- _Consigne_
Résumez en deux phrases l'extrait sur Jacques Chirac et Georges Pompidou.

- _Extrait à lire_
François-Xavier Ortoli, directeur de cabinet du
Premier ministre, présente Jacques Chirac à Georges Pompidou.
L'actuel président se souvient : « J'entre quand on me
dit d'entrer. Je vois Pompidou qui était en train de signer du
courrier. Je me tiens devant son bureau. Il ne disait rien, mais
continuait à signer. J'étais un peu anxieux. Jeune fonctionnaire,
je ne savais trop ce qu'il convenait de faire ou de dire. Au bout
d'un moment qui m'a paru très long, Ortoli a dit : “Monsieur
le Premier ministre, je voulais simplement vous présenter Chirac
qui va entrer à votre cabinet et qui vient de la Cour des comptes.”
Pompidou ne dit toujours rien, me regarde à peine. Je ne dis rien
non plus, et Ortoli, ne sachant plus très bien quoi ajouter ni que
faire, lance : “Il est très bon !” Pompidou a alors
relevé la tête : “J'espère bien, parce que je pense que s'il
n'était pas bon, vous ne l'auriez pas fait venir !” Puis
Pompidou s'est replongé dans ses parapheurs. Ortoli m'a fait signe
et nous sommes ressortis. Tel fut mon premier contact avec
Pompidou… »
Les biographies et articles consacrés à Jacques
Chirac mettent tous l'accent sur sa boulimie de travail quand il
s'attelle aux dossiers qui lui ont été attribués :
construction, travaux publics, transports. On le surnomme
« Bulldozer ». Il s'intéresse particulièrement au
transport aérien et renoue avec Marcel Dassault qui va jouer un
rôle déterminant dans sa carrière 12 . Chirac ambitionne de devenir directeur
général à l'Aviation civile, poste que lui promet Georges Pompidou
au milieu des années 60, malgré son jeune âge. Mais le Premier
ministre, qui a remarqué ce jeune serviteur fidèle et compétent,
nourrit de plus hautes ambitions pour lui.
Le président raconte : « Un jour, il me
convoque et me dit : “Chirac, je vais vous donner une
circonscription, vous allez être candidat…” La vérité est que je
suis tombé du ciel dans la mesure où ça n'était pas du tout mon
ambition, je n'y avais jamais songé. C'est Pompidou qui m'a
instillé d'un coup cette idée. Contrairement à ce qu'on a beaucoup
écrit, Pierre Juillet n'a été pour rien dans cette décision du
Premier ministre.

- _Matériel fourni_
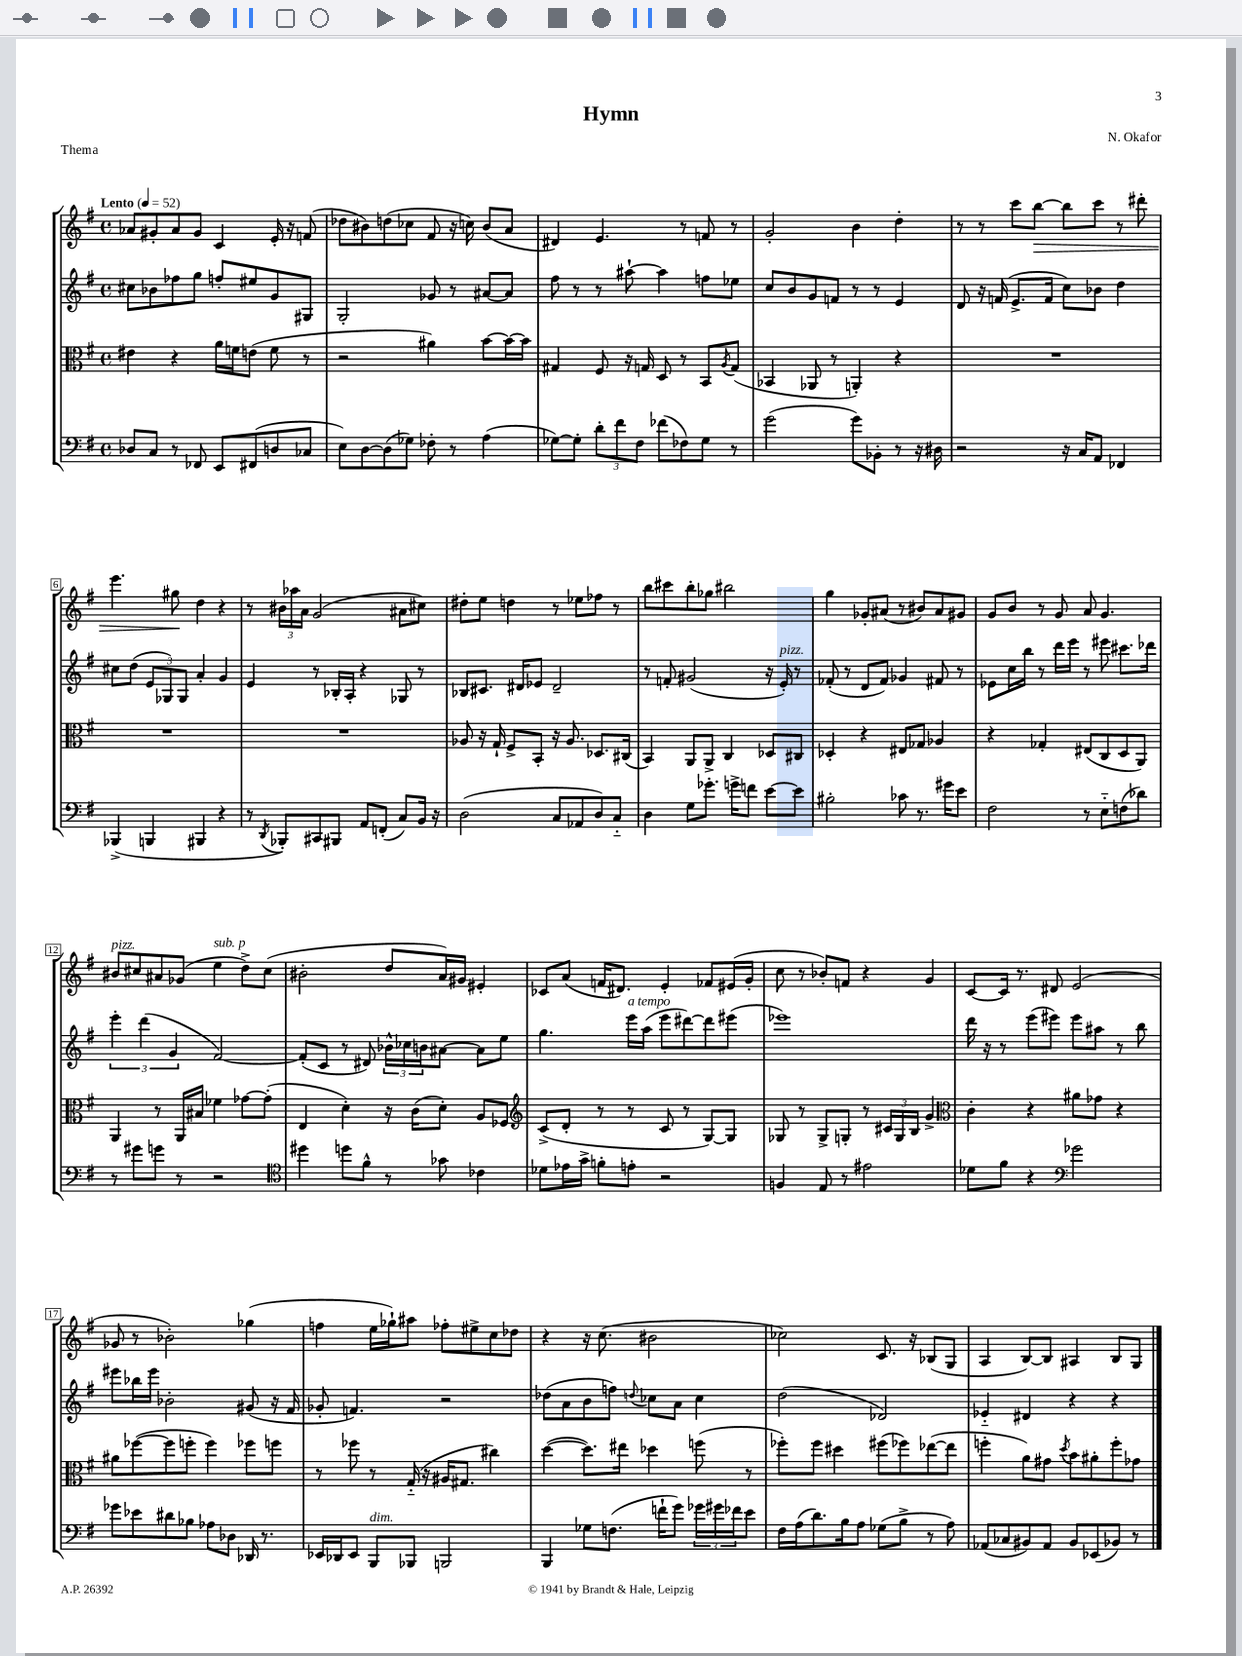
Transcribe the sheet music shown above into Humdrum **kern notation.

**kern	**kern	**kern	**kern
*staff4	*staff3	*staff2	*staff1
*clefF4	*clefC3	*clefG2	*clefG2
*k[f#]	*k[f#]	*k[f#]	*k[f#]
*M4/4	*M4/4	*M4/4	*M4/4
*met(c)	*met(c)	*met(c)	*met(c)
*MM52	*MM52	*MM52	*MM52
8D-/L	4e#\	8cc#\L	8a-/L
8C/J	.	8b-\	8g#'/
8r	4r	8ff-\	8a-/
8FF-/	.	8gg\J	8g#/J
8EE/L	16a\LL	8ff'/L	4c/
.	16f\J	.	.
(8FF#/	(8e\J	8ee#/	.
8D/	8f\	8g/	16e'/
.	.	.	16r
8C-/J	8r	8G#/J	(8f/
=	=	=	=
8E\L)	2r	2G'/	8dd-\L
[8D\	.	.	8b#\)
(8D\]	.	.	(8dd\
8G-\J)	.	.	8cc-\J
8F-'\	4a#\)	8g-/	8f#/
8r	.	8r	16r
.	.	.	16cc\)
(4A\	[8b\L	[8a#/L	(8b#/L
.	16b\_L	8a#/]J	8a/J
.	16b\]JJ	.	.
=	=	=	=
[8G-\L)	4G#/	8ff#\	4d#/)
8G-'\]J	.	8r	.
12d'\L	8F#/	8r	4.e/
12f#\	.	.	.
.	16r	[8aa#`\	.
12F#\J	.	.	.
.	16G/	.	.
(8f-\L	8D/	4aa#\]	.
8F-\)	8r	.	8r
8G-\J	8BB/L	8ff\L	8f/
.	8qA/	.	.
8r	(8G/J	8ee-\J	8r
=	=	=	=
(2g\	4BB-/	8cc/L	2g'/
.	.	8b/	.
.	8AA-/	8g/	.
.	8r	8f/J	.
8g\L)	4AA'/)	8r	4b\
8BB-'\J	.	8r	.
8r	4r	4e/	4dd'\
16r	.	.	.
16D#\	.	.	.
=	=	=	=
2r	1r	8d/	8r
.	.	16r	8r
.	.	(16f/	.
.	.	8.e^/L	8ccc\L
.	.	.	[8bb\J
.	.	16f/Jk	.
16r	.	8cc\L)	8bb\]L
16C/LK	.	.	.
8AA/J	.	8b-\J	8ccc\J
4FF-/	.	4dd\	8r
.	.	.	8ddd#'\
=	=	=	=
(4BBB-^/	1r	8cc#\L	4.eee\
.	.	(8dd\J	.
4BBB/	.	12e/L	.
.	.	12G-/)	.
.	.	.	8gg#\
.	.	12G-/J	.
4BBB#/	.	4a'/	4dd\
4r	.	4g/	4r
=	=	=	=
8r	1r	4e/	8r
8qDD/	.	.	.
8BBB-'/L)	.	.	24b#\LL
.	.	.	24aa-\
.	.	.	24a\JJ
8CC#/	.	8r	(2g/
8BBB#/J	.	16B-'/LL	.
.	.	16A'/JJ	.
8AA/L	.	4r	.
(8FF'/J	.	.	.
8C/L)	.	8G-/	8a#\L
16BB/Jk	.	8r	8cc#\J)
16r	.	.	.
=	=	=	=
(2D\	8A-/	8B-/L	8dd#'\L
.	16r	8.c#/J	8ee\J
.	16G`/	.	.
.	8F#^/L	.	4dd\
.	.	16d#/LK	.
.	8BB'/J	8e-/J	.
8C/L	16r	2d#~/	8r
.	8.A-/	.	.
8AA-/	.	.	8ee-\L
8D/)	8.D-/L	.	8ff-\J
8C'~/J	.	.	8r
.	(16C#/Jk	.	.
=	=	=	=
4D\	4BB/)	8r	8bb\L
.	.	8f'/	8ccc#\
8G\L	8AA/L	(2g#/	8bb'\
8.g-'\J	8AA^/J	.	8gg-\J
.	4C/	.	2bb#\
16g^\LK	.	.	.
8f\J	.	.	.
[8e\L	8D-/L	16r	.
.	.	16e'/)	.
8e\]J	8C#/J	8r	.
=	=	=	=
2B#'\	4D-'/	(8f-'/	4gg\
.	.	8r	.
.	4r	8d/L	8g-'/L
.	.	8f-/J)	(8a#/J
8c-\	8E#/L	4g-/	8r
8.r	8G-/J	.	8b#/L)
.	4A-/	8f#/	8a#/
16g#\LK	.	.	.
8e\J	.	8r	8g#/J
=	=	=	=
2F#\	4r	8e-\L	8g/L
.	.	16cc\L	8b/J
.	.	16bb\JJ	.
.	4G-'/	8r	8r
.	.	16ddd\LL	8g/
.	.	16eee\JJ	.
8r	(8E#/L	8r	8a/
8E'~\L	8C/	8eee#\	4.g/
(8F\	8D/	8.ccc#\L	.
8d-\J)	8AA/J)	.	.
.	.	16ddd-\Jk	.
=	=	=	=
8r	4AA/	6eee'\	8b#/L
8g#\L	.	.	8cc#/
.	.	(6ddd\	.
8g\J	8r	.	8a#/
.	.	6g/	.
8r	16AA/LL	.	(8g-/J
.	16B#/JJ	.	.
2r	4f-\	[2f#/)	4ee\
.	[8g-\L	.	8dd^\L)
.	(8g-'\]J	.	(8cc#\J
=	=	=	=
*clefC4	*	*	*
4dd#\	4E/	(8f#'/]L	2b#'\
.	.	8c/J	.
8dd\L	4d'\)	8r	.
8f#^^\J	.	8d#/)	.
8r	16r	24b-^^\LL	8dd/L
.	.	24cc-\	.
.	(16c\LK	.	.
.	.	24b\J	.
8g-\	8d'\J)	[8a#\J	16a/L)
.	.	.	16g#/JJ
4c-\	8A/L	8a#\]L	4e#'/
.	8F-/J	8ee\J	.
=	=	=	=
*	*clefG2	*	*
8d-\L	(8c^/L	4.gg\	8c-/L
16e-\L	8d'/J	.	(8a/J
16g^\JJ	.	.	.
8f'\L	8r	.	16f/LK
.	.	.	8.d#/J)
8e'\J	8r	16eee\LL	.
.	.	(16aa\JJ	.
2r	8c/	8eee\L	4e'/
.	8r	[8ddd#\)	.
.	[8G/L)	8ddd#\]	8f-/L
.	8G/]J	(8eee#\J	(16e#/L
.	.	.	16g'/JJ
=	=	=	=
4F/	8G-/	1eee-)	8cc\
.	8r	.	8r
8E/	8G-^/L	.	8b-'/L)
8r	8G'/J	.	8f/J
2e#\	8r	.	4r
.	24c#/LL	.	.
.	24G/	.	.
.	24B/JJ	.	.
.	4g^/	.	4g/
=	=	=	=
*	*clefC3	*	*
8d-\L	4c'\	16ddd\	[8c/L
.	.	16r	.
8f#\J	.	8r	16c/]Jk
.	.	.	8.r
4r	4r	(8eee\L	.
.	.	8eee#\J)	8d#/
*clefF4	*	*	*
2g-\	8a#\L	8eee#\L	(2e/
.	8g-\J	8aa#\J	.
.	4r	8r	.
.	.	8bb\	.
=	=	=	=
8g-\L	8a#\L	8eee#\L	8g-/
8e-\	([8ff-\	16bb-\L	8r
.	.	16eee#\JJ	.
8d#\	8ff-\]	2b-'\	2b-'\)
8B-\J	8ff'\J	.	.
8A-\L	4ff\)	.	.
8D-\J	.	.	.
16DD-/	8ff-\L	(8g#/	(4gg-\
8.r	.	.	.
.	8ff\J	16r	.
.	.	16f#/	.
=	=	=	=
16EE-/LL	8r	8g-'/	4ff\
16DD-/J	.	.	.
8EE-/J	8ff-\	4.f/)	.
8BBB/L	8r	.	16ee\LL
.	.	.	16gg-`\J)
8BBB-/J	(16G'~/	.	8aa#\J
.	16r	.	.
2BBB/	16A#/LK	2r	8ff-'\L
.	8.G#/J	.	.
.	.	.	8ee#^\
.	4cc#\)	.	8cc\
.	.	.	8dd-\J
=	=	=	=
4BBB/	([4dd\	(8dd-\L	4r
.	.	8a\	.
8G-\L	8.dd\]L)	8b\	16r
.	.	.	(8.cc\
(8.F\J	.	8ff\J)	.
.	16ee#\Jk	.	.
.	.	8qqdd/	.
.	4dd-\	8cc-\L	2b#\
16f`\LK	.	.	.
8g\J)	.	8a\J	.
24g-\LL	(8ff\	4cc-\	.
24g#\	.	.	.
24f-\J	.	.	.
8e\J	8r	.	.
=	=	=	=
16F#\LL	8ff-'\L)	(2dd\	2cc-\)
(16A\J	.	.	.
8.d\)	8ff-\J	.	.
.	4dd#\	.	.
16B\k	.	.	.
8A\J	.	.	.
(8G-\L	(8ff#\L	2d-/)	8.c/
8B^\J	8ff-\)	.	.
.	.	.	16r
8r	([8ee-\	.	(8B-/L
8A\)	8ee-\]J	.	8G/J
=	=	=	=
(8AA-/L	4ff'\	4e-'~/	4A/
8C-/	.	.	.
8BB#/)	8a\L)	4d#/	[8B/L)
8AA-/J	8g#\J	.	8B/]J
.	8qdd/	.	.
8BB#/L	8b\L	4r	4A#/
(8EE-/	8a#'\	.	.
8BB-/J)	8ff'\	4r	8B/L
8r	8g-\J	.	8G/J
==	==	==	==
*-	*-	*-	*-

- _Réponse_
Présenté par François-Xavier Ortoli à Georges Pompidou, qui le regarde à peine et répond seulement qu'Ortoli ne l'aurait pas fait venir s'il n'était pas bon, Jacques Chirac s'attelle ensuite avec une boulimie de travail à la construction, aux travaux publics et aux transports, ce qui lui vaut le surnom de « Bulldozer ». Alors qu'il ambitionne de devenir directeur général à l'Aviation civile, poste que Pompidou lui promet, le Premier ministre lui annonce qu'il sera candidat dans une circonscription, une idée à laquelle Chirac dit n'avoir jamais songé.